Безвыходная конфликтная ситуация, из которой появляется "ребенок" как иррациональное Третье — конечно же формула, применимая только лишь к психологической, т. е. современной ступени развития. К душевной жизни примитива ее нельзя приложить напрямую, и нельзя хотя бы потому, что детский объем сознания примитива исключает целый мир возможностей психического переживания. Современный моральный конфликт на естественной ступени развития примитива был бы объективно настоящим бедствием и серьезной угрозой для его жизни. Не потому ли образы ребенка являются носителями культуры и идентифицируются с факторами, способствующими культурному развитию, с такими, как огонь (Даже у Христа, а также у Св. Духа — огненная природа ("Qui iuxta me est, iuxta ignem est") [Кто близок ко Мне — близок к огню] // Origenes. Homiliae in leremiam. XX. 3. Цит. по: Preuschen. Antilegomena. P. 44.), металл, пшеница, маис и т. д. В качестве просветителей, т. е. того, что способствует увеличению сознания, они одолевают тьму, а именно предыдущее бессознательное состояние. Более высокое сознание — как знание и ведение чего-то другого, помимо осознанного сегодня и сейчас — равнозначно одиночеству в мире. Одиночество выражает противоположность между носителем, или символом более высокой и зрелой осознаваемости, и внешним миром, окружающим его. Образы победителей тьмы мы можем найти в самые что ни на есть давние времена, последнее определенно указывает на то (вместе со многими другими преданиями), что тогда уже имелась психическая пранужда, а именно неосознаваемость. Именно из этого источника происходит "неразумный" страх темноты у сегодняшних примитивов.

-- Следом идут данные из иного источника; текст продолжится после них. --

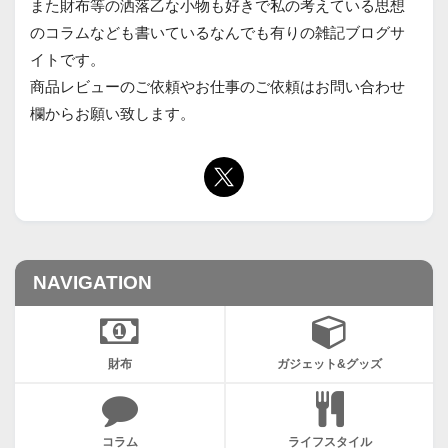
また財布等の洒落乙な小物も好きで私の考えている思想
のコラムなども書いているなんでも有りの雑記ブログサ
イトです。
商品レビューのご依頼やお仕事のご依頼はお問い合わせ
欄からお願い致します。
NAVIGATION
財布
ガジェット&グッズ
コラム
ライフスタイル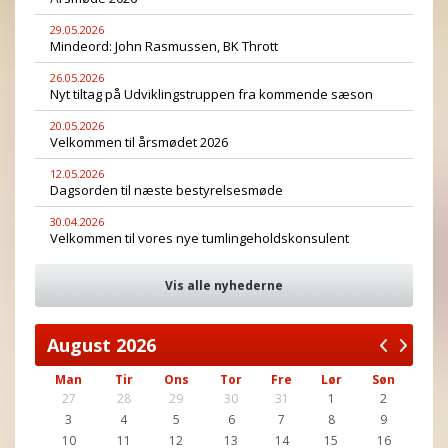
29.05.2026
Mindeord: John Rasmussen, BK Thrott
26.05.2026
Nyt tiltag på Udviklingstruppen fra kommende sæson
20.05.2026
Velkommen til årsmødet 2026
12.05.2026
Dagsorden til næste bestyrelsesmøde
30.04.2026
Velkommen til vores nye tumlingeholdskonsulent
Vis alle nyhederne
August
2026
Man
Tir
Ons
Tor
Fre
Lør
Søn
27
28
29
30
31
1
2
3
4
5
6
7
8
9
10
11
12
13
14
15
16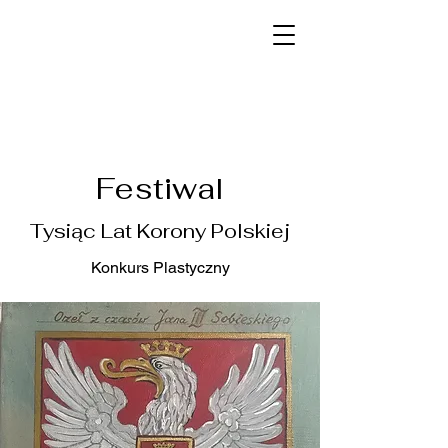
Festiwal
Tysiąc Lat Korony Polskiej
Konkurs Plastyczny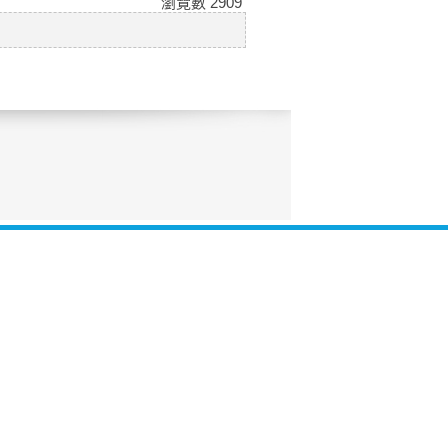
瀏覽數
2909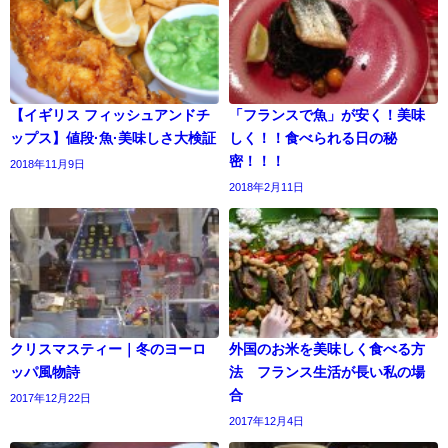
【イギリス フィッシュアンドチ
「フランスで魚」が安く！美味
ップス】値段·魚·美味しさ大検証
しく！！食べられる日の秘
密！！！
2018年11月9日
2018年2月11日
クリスマスティー｜冬のヨーロ
外国のお米を美味しく食べる方
ッパ風物詩
法 フランス生活が長い私の場
合
2017年12月22日
2017年12月4日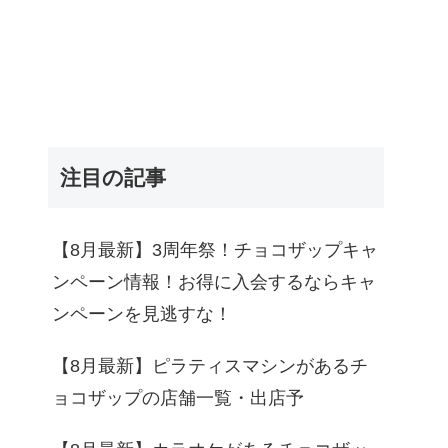
注目の記事
【8月最新】3周年祭！チョコザップキャ
ンペーン情報！お得に入会するならキャ
ンペーンを見逃すな！
【8月最新】ピラティスマシンがあるチ
ョコザップの店舗一覧・出店予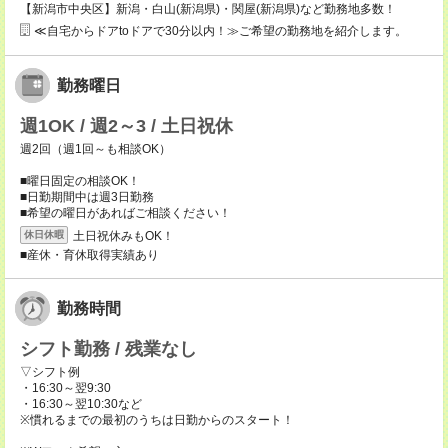
【新潟市中央区】新潟・白山(新潟県)・関屋(新潟県)など勤務地多数！
≪自宅からドアtoドアで30分以内！≫ご希望の勤務地を紹介します。
勤務曜日
週1OK / 週2～3 / 土日祝休
週2回（週1回～も相談OK）
■曜日固定の相談OK！
■日勤期間中は週3日勤務
■希望の曜日があればご相談ください！
土日祝休みもOK！
休日休暇
■産休・育休取得実績あり
勤務時間
シフト勤務 / 残業なし
▽シフト例
・16:30～翌9:30
・16:30～翌10:30など
※慣れるまでの最初のうちは日勤からのスタート！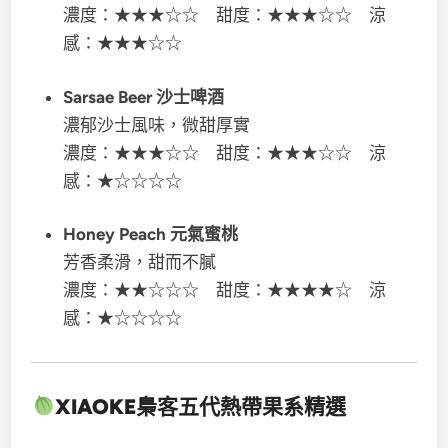
濃度：★★★☆☆ 甜度：★★★☆☆ 涼
感：★★★☆☆
Sarsae Beer 沙士啤酒
濃郁沙士風味，微甜厚實
濃度：★★★☆☆ 甜度：★★★☆☆ 涼
感：★☆☆☆☆
Honey Peach 元氣蜜桃
芳香柔滑，甜而不膩
濃度：★★☆☆☆ 甜度：★★★★☆ 涼
感：★☆☆☆☆
XIAOKE梟客五代
熱帶果系精選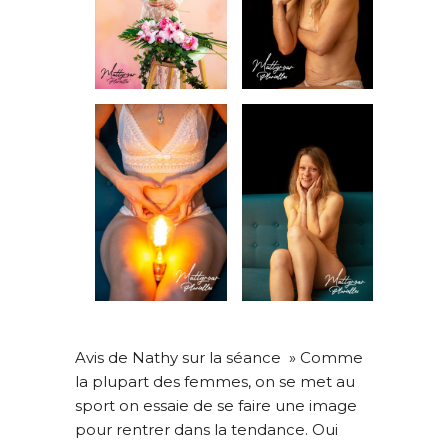
INFORMATIONS SUR LE PROJET « PLURI-
ELLES » ESTIME DE SOI
INFORMATIONS SUR LES PHOTOS DE
Avis de Nathy sur la séance » Comme
GROSSESSE
la plupart des femmes, on se met au
sport on essaie de se faire une image
INFORMATIONS SUR LES PHOTOS
pour rentrer dans la tendance. Oui
D’ALLAITEMENT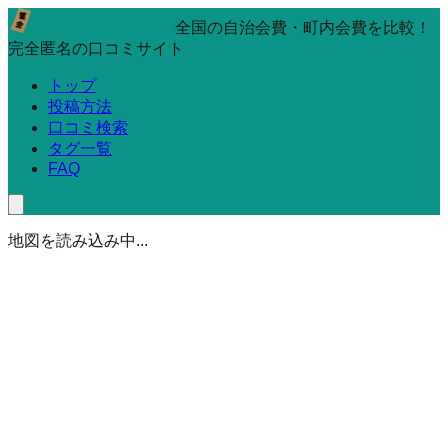
全国の自治会費・町内会費を比較！
完全匿名の口コミサイト
トップ
投稿方法
口コミ検索
タグ一覧
FAQ
地図を読み込み中...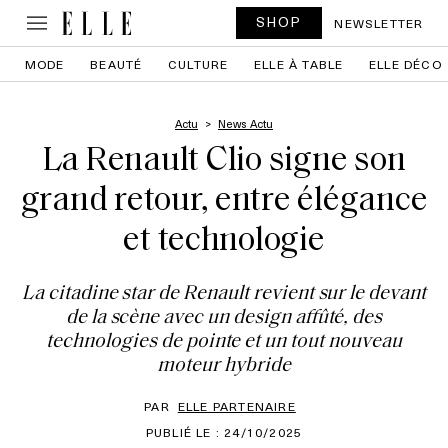
SHOP
NEWSLETTER
MODE
BEAUTÉ
CULTURE
ELLE À TABLE
ELLE DÉCO
Actu
News Actu
La Renault Clio signe son
grand retour, entre élégance
et technologie
La citadine star de Renault revient sur le devant
de la scène avec un design affûté, des
technologies de pointe et un tout nouveau
moteur hybride
PAR
ELLE PARTENAIRE
PUBLIÉ LE : 24/10/2025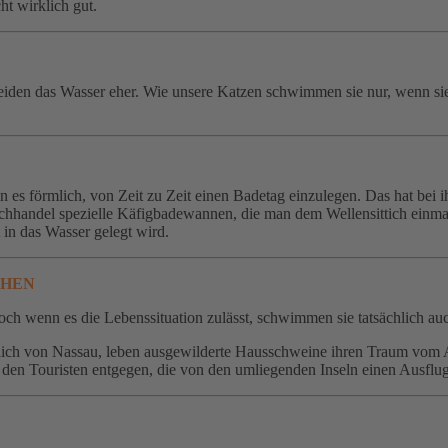
t wirklich gut.
iden das Wasser eher. Wie unsere Katzen schwimmen sie nur, wenn sie 
n es förmlich, von Zeit zu Zeit einen Badetag einzulegen. Das hat bei
achhandel spezielle Käfigbadewannen, die man dem Wellensittich einma
in das Wasser gelegt wird.
CHEN
ch wenn es die Lebenssituation zulässt, schwimmen sie tatsächlich au
dlich von Nassau, leben ausgewilderte Hausschweine ihren Traum vom 
n Touristen entgegen, die von den umliegenden Inseln einen Ausflug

В одном племени (на горе Элгон) я обнаружил что-то вроде формы религии, которая соответствовала пантеистическому оптимизму. Между тем эта оптимистическая убежденность исчезала и сходила на нет с шести вечера до шести утра и сменялась, соответственно, страхом, потому что ночами там господствует сущность тьмы — Айик, "делатель страха". Днем в этой местности не было никаких громадных змей, по ночам же они подстерегали повсюду и поджидали путников. В общем по ночам здесь разыгрывалась и творилась настоящая мифология.